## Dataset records
□ □ □ □ □ □ □

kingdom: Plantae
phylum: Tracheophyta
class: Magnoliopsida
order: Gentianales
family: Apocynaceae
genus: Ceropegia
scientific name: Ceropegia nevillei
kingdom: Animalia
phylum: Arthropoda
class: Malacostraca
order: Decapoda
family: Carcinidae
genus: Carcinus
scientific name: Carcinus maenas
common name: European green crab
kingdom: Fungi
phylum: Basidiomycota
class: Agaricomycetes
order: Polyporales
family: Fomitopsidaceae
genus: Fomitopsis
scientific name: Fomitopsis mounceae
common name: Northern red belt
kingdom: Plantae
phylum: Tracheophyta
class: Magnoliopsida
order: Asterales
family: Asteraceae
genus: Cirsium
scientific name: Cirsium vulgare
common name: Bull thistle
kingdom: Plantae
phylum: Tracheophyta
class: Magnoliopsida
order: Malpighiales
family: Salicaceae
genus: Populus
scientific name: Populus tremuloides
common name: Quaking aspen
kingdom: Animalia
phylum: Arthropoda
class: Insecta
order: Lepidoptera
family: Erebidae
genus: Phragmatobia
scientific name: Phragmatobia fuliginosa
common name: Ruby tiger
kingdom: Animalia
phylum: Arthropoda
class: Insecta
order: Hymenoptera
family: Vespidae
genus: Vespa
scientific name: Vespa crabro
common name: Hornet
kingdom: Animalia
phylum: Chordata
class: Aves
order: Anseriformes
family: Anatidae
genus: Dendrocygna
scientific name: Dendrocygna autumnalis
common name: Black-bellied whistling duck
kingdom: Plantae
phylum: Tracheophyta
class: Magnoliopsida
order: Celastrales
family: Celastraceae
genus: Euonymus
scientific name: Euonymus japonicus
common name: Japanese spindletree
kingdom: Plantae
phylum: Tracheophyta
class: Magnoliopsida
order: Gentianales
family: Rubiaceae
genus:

□ □ □ □ □ □ □

## EXERCISE DETAILS
Convert every line of the listing above into a Markdown table with two columns, Row for the line's number and Entry for the line itself, leaving out any blank lines.

## COMPLETED TASK
| Row | Entry |
|---|---|
| 1 | kingdom: Plantae |
| 2 | phylum: Tracheophyta |
| 3 | class: Magnoliopsida |
| 4 | order: Gentianales |
| 5 | family: Apocynaceae |
| 6 | genus: Ceropegia |
| 7 | scientific name: Ceropegia nevillei |
| 8 | kingdom: Animalia |
| 9 | phylum: Arthropoda |
| 10 | class: Malacostraca |
| 11 | order: Decapoda |
| 12 | family: Carcinidae |
| 13 | genus: Carcinus |
| 14 | scientific name: Carcinus maenas |
| 15 | common name: European green crab |
| 16 | kingdom: Fungi |
| 17 | phylum: Basidiomycota |
| 18 | class: Agaricomycetes |
| 19 | order: Polyporales |
| 20 | family: Fomitopsidaceae |
| 21 | genus: Fomitopsis |
| 22 | scientific name: Fomitopsis mounceae |
| 23 | common name: Northern red belt |
| 24 | kingdom: Plantae |
| 25 | phylum: Tracheophyta |
| 26 | class: Magnoliopsida |
| 27 | order: Asterales |
| 28 | family: Asteraceae |
| 29 | genus: Cirsium |
| 30 | scientific name: Cirsium vulgare |
| 31 | common name: Bull thistle |
| 32 | kingdom: Plantae |
| 33 | phylum: Tracheophyta |
| 34 | class: Magnoliopsida |
| 35 | order: Malpighiales |
| 36 | family: Salicaceae |
| 37 | genus: Populus |
| 38 | scientific name: Populus tremuloides |
| 39 | common name: Quaking aspen |
| 40 | kingdom: Animalia |
| 41 | phylum: Arthropoda |
| 42 | class: Insecta |
| 43 | order: Lepidoptera |
| 44 | family: Erebidae |
| 45 | genus: Phragmatobia |
| 46 | scientific name: Phragmatobia fuliginosa |
| 47 | common name: Ruby tiger |
| 48 | kingdom: Animalia |
| 49 | phylum: Arthropoda |
| 50 | class: Insecta |
| 51 | order: Hymenoptera |
| 52 | family: Vespidae |
| 53 | genus: Vespa |
| 54 | scientific name: Vespa crabro |
| 55 | common name: Hornet |
| 56 | kingdom: Animalia |
| 57 | phylum: Chordata |
| 58 | class: Aves |
| 59 | order: Anseriformes |
| 60 | family: Anatidae |
| 61 | genus: Dendrocygna |
| 62 | scientific name: Dendrocygna autumnalis |
| 63 | common name: Black-bellied whistling duck |
| 64 | kingdom: Plantae |
| 65 | phylum: Tracheophyta |
| 66 | class: Magnoliopsida |
| 67 | order: Celastrales |
| 68 | family: Celastraceae |
| 69 | genus: Euonymus |
| 70 | scientific name: Euonymus japonicus |
| 71 | common name: Japanese spindletree |
| 72 | kingdom: Plantae |
| 73 | phylum: Tracheophyta |
| 74 | class: Magnoliopsida |
| 75 | order: Gentianales |
| 76 | family: Rubiaceae |
| 77 | genus: |